[Extracted page text data]
Start of Block
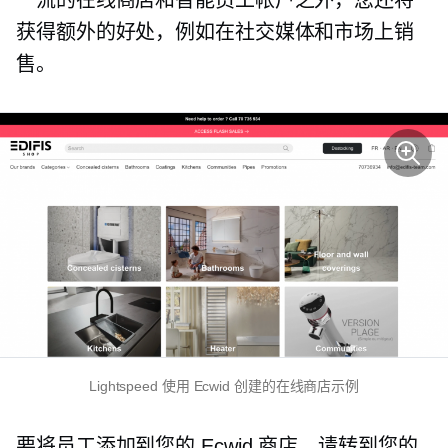
获得额外的好处，例如在社交媒体和市场上销
售。
Lightspeed 使用 Ecwid 创建的在线商店示例
要将员工添加到您的 Ecwid 商店，请转到您的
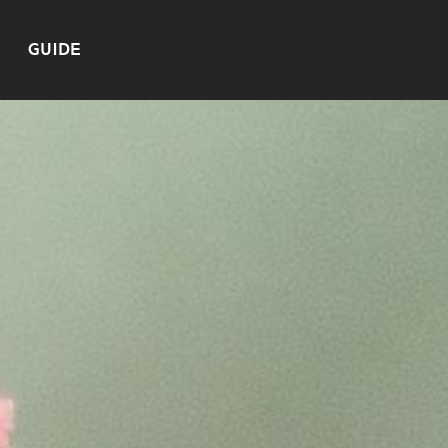
GUIDE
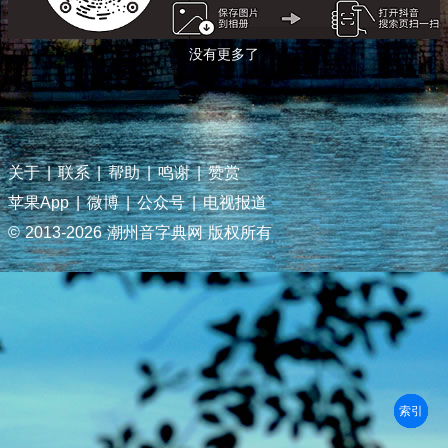
没有更多了
关于
|
联系
|
帮助
|
鸣谢
|
赞赏
苹果App
|
微博
|
公众号
|
电视报道
© 2013-
2026 潮州音字典网 版权所有
部首
笔划
拼音
潮拼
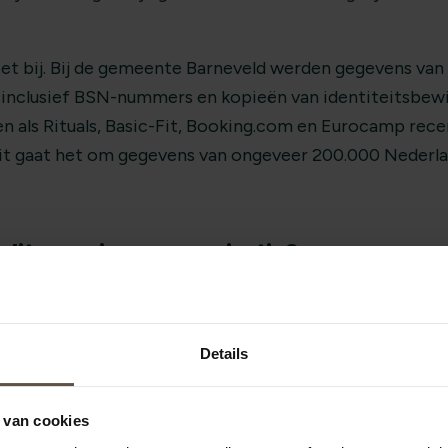
iet bij. Bij de gemeente Barneveld werden gegevens van v
 inclusief BSN-nummers en kopieën van identiteitsbewi
 als Rituals, Basic-Fit, Booking.com en Eurocamp rece
-Fit gaat het om gegevens van ongeveer 200.000 Nederla
dit voor jouw organisatie?
e organisaties nog steeds maken, is denken dat privacy
 is. Maar de incidenten laten iets anders zien: privacy d
Details
, leveranciers en data.
 een goed moment om kritisch te kijken naar:
 van cookies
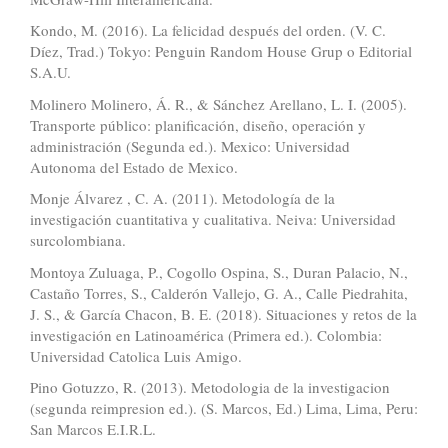
Kondo, M. (2016). La felicidad después del orden. (V. C.
Díez, Trad.) Tokyo: Penguin Random House Grup o Editorial
S.A.U.
Molinero Molinero, Á. R., & Sánchez Arellano, L. I. (2005).
Transporte público: planificación, diseño, operación y
administración (Segunda ed.). Mexico: Universidad
Autonoma del Estado de Mexico.
Monje Álvarez , C. A. (2011). Metodología de la
investigación cuantitativa y cualitativa. Neiva: Universidad
surcolombiana.
Montoya Zuluaga, P., Cogollo Ospina, S., Duran Palacio, N.,
Castaño Torres, S., Calderón Vallejo, G. A., Calle Piedrahita,
J. S., & García Chacon, B. E. (2018). Situaciones y retos de la
investigación en Latinoamérica (Primera ed.). Colombia:
Universidad Catolica Luis Amigo.
Pino Gotuzzo, R. (2013). Metodologia de la investigacion
(segunda reimpresion ed.). (S. Marcos, Ed.) Lima, Lima, Peru:
San Marcos E.I.R.L.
End of Block
__Directions__: Please state how many lines of the data hold the string "Mexico", with nothing else in your reply.

__Result of the exercise__: 2